▶ **WHAT YOU WILL DO**: Please restate word for word each line from the one containing "Рабочая температура" to the last line of the records below, and drop the pictures.

▶ **RECORDS FOR THIS TASK**:
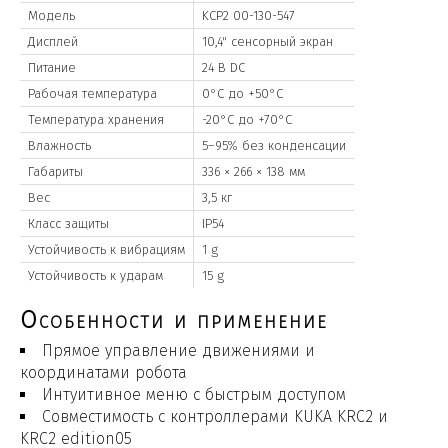
Модель
KCP2 00-130-547
Дисплей
10,4" сенсорный экран
Питание
24 В DC
Рабочая температура
0°C до +50°C
Температура хранения
-20°C до +70°C
Влажность
5–95% без конденсации
Габариты
336 × 266 × 138 мм
Вес
3,5 кг
Класс защиты
IP54
Устойчивость к вибрациям
1 g
Устойчивость к ударам
15 g
Особенности и применение
Прямое управление движениями и
координатами робота
Интуитивное меню с быстрым доступом
Совместимость с контроллерами KUKA KRC2 и
KRC2 edition05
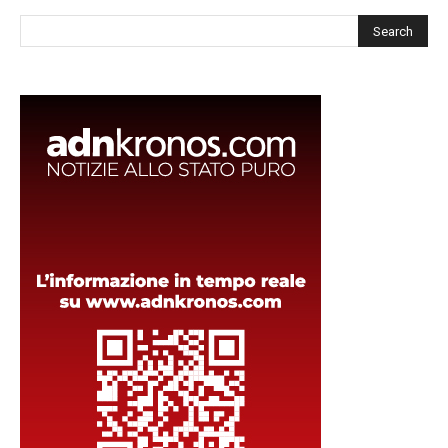
Cerca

▶ **SOLUTION BELOW**:
Рабочая температура
0°C до +50°C
Температура хранения
-20°C до +70°C
Влажность
5–95% без конденсации
Габариты
336 × 266 × 138 мм
Вес
3,5 кг
Класс защиты
IP54
Устойчивость к вибрациям
1 g
Устойчивость к ударам
15 g
Особенности и применение
Прямое управление движениями и
координатами робота
Интуитивное меню с быстрым доступом
Совместимость с контроллерами KUKA KRC2 и
KRC2 edition05
Cerca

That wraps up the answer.